Following that report, the ACLU filed legal papers charging that the memos should have been – but were not – identified and processed for its FOIA lawsuit. In response to the ACLU’s request for the release of the two memos, the government revealed the existence of a third memo, dated May 30, 2005, and confirmed that the first two memos referenced in the New York Times were dated May 10, 2005. Judge Alvin K. Hellerstein of the U.S. District Court for the Southern District of New York ruled that the memos are responsive to the ACLU’s lawsuit and ordered the government to either produce them or demonstrate why it may lawfully withhold the memos.

In another development in the same case, the ACLU obtained Department of Defense (DOD) documents about the treatment of detainees in Iraq. The documents, from the military’s Criminal Investigation Division, are from two investigations. One report relates to the September 2003 death of Baha Daoud Salim and the abuse of eight other individuals in Basrah, Iraq, at the hands of British forces. The file notes that “coordination with British Forces revealed Mr. Salim’s cause of death to be asphyxiation and his manner of death to be a ‘potential murder.'”

The other file relates to the October 2003 interrogation of a Saudi civilian by a U.S. soldier, during which the interrogator allegedly stepped and ground his foot on a gunshot wound to the civilian’s thigh.

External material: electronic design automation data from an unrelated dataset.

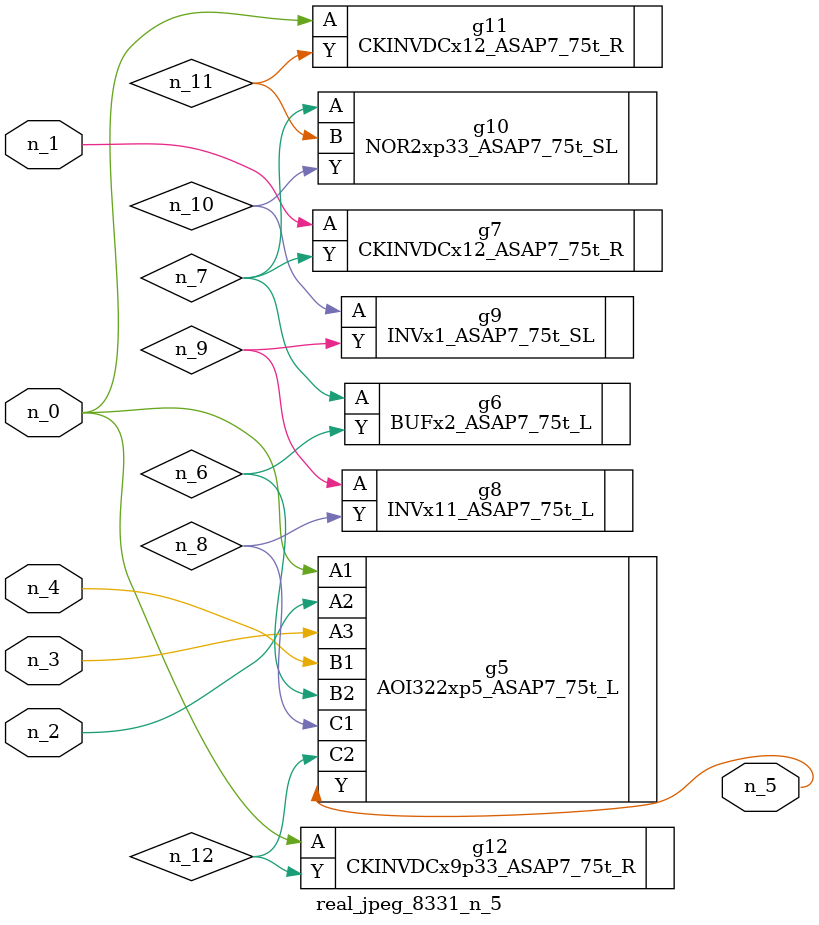
<source format=v>
module real_jpeg_8331_n_5 (n_4, n_0, n_1, n_2, n_3, n_5);

input n_4;
input n_0;
input n_1;
input n_2;
input n_3;

output n_5;

wire n_12;
wire n_8;
wire n_11;
wire n_6;
wire n_7;
wire n_10;
wire n_9;

AOI322xp5_ASAP7_75t_L g5 ( 
.A1(n_0),
.A2(n_2),
.A3(n_3),
.B1(n_4),
.B2(n_6),
.C1(n_8),
.C2(n_12),
.Y(n_5)
);

CKINVDCx12_ASAP7_75t_R g11 ( 
.A(n_0),
.Y(n_11)
);

CKINVDCx9p33_ASAP7_75t_R g12 ( 
.A(n_0),
.Y(n_12)
);

CKINVDCx12_ASAP7_75t_R g7 ( 
.A(n_1),
.Y(n_7)
);

BUFx2_ASAP7_75t_L g6 ( 
.A(n_7),
.Y(n_6)
);

NOR2xp33_ASAP7_75t_SL g10 ( 
.A(n_7),
.B(n_11),
.Y(n_10)
);

INVx11_ASAP7_75t_L g8 ( 
.A(n_9),
.Y(n_8)
);

INVx1_ASAP7_75t_SL g9 ( 
.A(n_10),
.Y(n_9)
);


endmodule
</source>
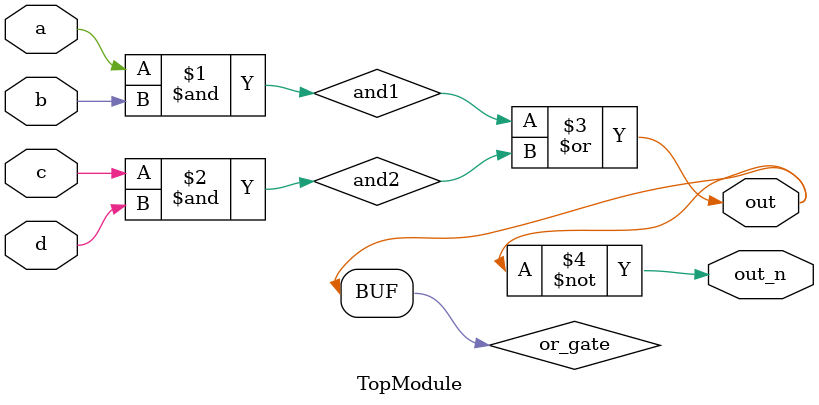
<source format=sv>

module TopModule (
  input a,
  input b,
  input c,
  input d,
  output out,
  output out_n
);
assign and1 = a & b;
assign and2 = c & d;
assign or_gate = and1 | and2;
assign out = or_gate;
assign out_n = ~out;
endmodule

</source>
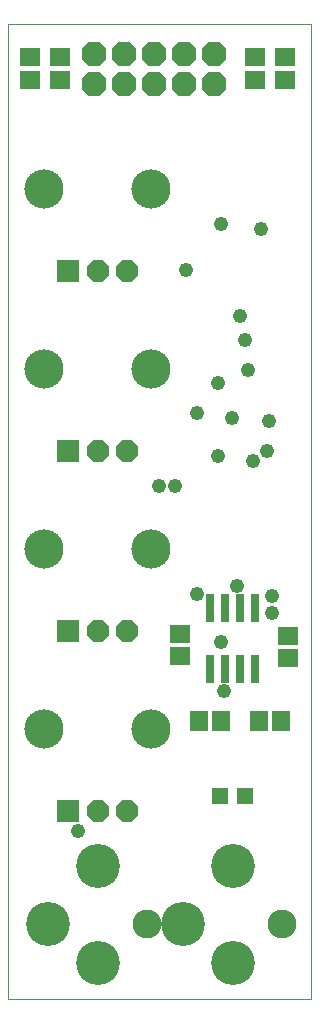
<source format=gts>
G75*
%MOIN*%
%OFA0B0*%
%FSLAX25Y25*%
%IPPOS*%
%LPD*%
%AMOC8*
5,1,8,0,0,1.08239X$1,22.5*
%
%ADD10C,0.00000*%
%ADD11R,0.06706X0.05918*%
%ADD12R,0.03162X0.09461*%
%ADD13C,0.14643*%
%ADD14C,0.09658*%
%ADD15R,0.05524X0.05524*%
%ADD16R,0.05918X0.06706*%
%ADD17R,0.07296X0.07296*%
%ADD18OC8,0.07296*%
%ADD19C,0.13068*%
%ADD20OC8,0.08200*%
%ADD21C,0.04800*%
D10*
X0001000Y0001000D02*
X0001000Y0325961D01*
X0102201Y0325961D01*
X0102201Y0001000D01*
X0001000Y0001000D01*
D11*
X0058629Y0115140D03*
X0058629Y0122620D03*
X0094538Y0121860D03*
X0094538Y0114380D03*
X0093500Y0307260D03*
X0093500Y0314740D03*
X0083500Y0314740D03*
X0083500Y0307260D03*
X0018500Y0307260D03*
X0018500Y0314740D03*
X0008500Y0314740D03*
X0008500Y0307260D03*
D12*
X0068500Y0131236D03*
X0073500Y0131236D03*
X0078500Y0131236D03*
X0083500Y0131236D03*
X0083500Y0110764D03*
X0078500Y0110764D03*
X0073500Y0110764D03*
X0068500Y0110764D03*
D13*
X0076000Y0045291D03*
X0076000Y0013008D03*
X0059465Y0026000D03*
X0031000Y0013008D03*
X0031000Y0045291D03*
X0014465Y0026000D03*
D14*
X0047535Y0026000D03*
X0092535Y0026000D03*
D15*
X0080134Y0068500D03*
X0071866Y0068500D03*
D16*
X0072240Y0093500D03*
X0064760Y0093500D03*
X0084760Y0093500D03*
X0092240Y0093500D03*
D17*
X0021157Y0123441D03*
X0021157Y0183441D03*
X0021157Y0243441D03*
X0021157Y0063441D03*
D18*
X0031000Y0063441D03*
X0040843Y0063441D03*
X0040843Y0123441D03*
X0031000Y0123441D03*
X0031000Y0183441D03*
X0040843Y0183441D03*
X0040843Y0243441D03*
X0031000Y0243441D03*
D19*
X0013283Y0271000D03*
X0013283Y0211000D03*
X0013283Y0151000D03*
X0013283Y0091000D03*
X0048717Y0091000D03*
X0048717Y0151000D03*
X0048717Y0211000D03*
X0048717Y0271000D03*
D20*
X0049748Y0306038D03*
X0049748Y0316038D03*
X0059748Y0316038D03*
X0059748Y0306038D03*
X0069748Y0306038D03*
X0069748Y0316038D03*
X0039748Y0316038D03*
X0039748Y0306038D03*
X0029748Y0306038D03*
X0029748Y0316038D03*
D21*
X0060400Y0244000D03*
X0072100Y0259300D03*
X0078400Y0228700D03*
X0080200Y0220600D03*
X0081100Y0210700D03*
X0075700Y0194500D03*
X0071200Y0206200D03*
X0064000Y0196300D03*
X0071200Y0181900D03*
X0082900Y0180100D03*
X0087400Y0183700D03*
X0088300Y0193600D03*
X0077500Y0138700D03*
X0072100Y0119800D03*
X0073000Y0103600D03*
X0064000Y0136000D03*
X0056800Y0172000D03*
X0051400Y0172000D03*
X0085600Y0257500D03*
X0089200Y0135100D03*
X0089200Y0129700D03*
X0024400Y0056800D03*
M02*

</source>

The judge’s order is available online at: www.aclu.org/safefree/torture/36614lgl20080828.html

The DOD documents released today are available online at: www.aclu.org/safefree/torture/36604res20080902.html

To date, more than 100,000 pages of government documents have been released in response to the ACLU’s FOIA lawsuit. They are available online at: www.aclu.org/torturefoia

Many of these documents are also compiled and analyzed in “Administration of Torture,” a recently published book by Singh and Jameel Jaffer, Director of the ACLU National Security Project. More information is available online at: www.aclu.org/administrationoftorture

In addition to Singh and Jaffer, attorneys on the case are Alexa Kolbi-Molinas and Judy Rabinovitz of the national ACLU; Arthur Eisenberg and Beth Haroules of the New York Civil Liberties Union; Lawrence S. Lustberg and Melanca D. Clark of the New Jersey-based law firm Gibbons P.C.; and Shayana Kadidal and Michael Ratner of the Center for Constitutional Rights.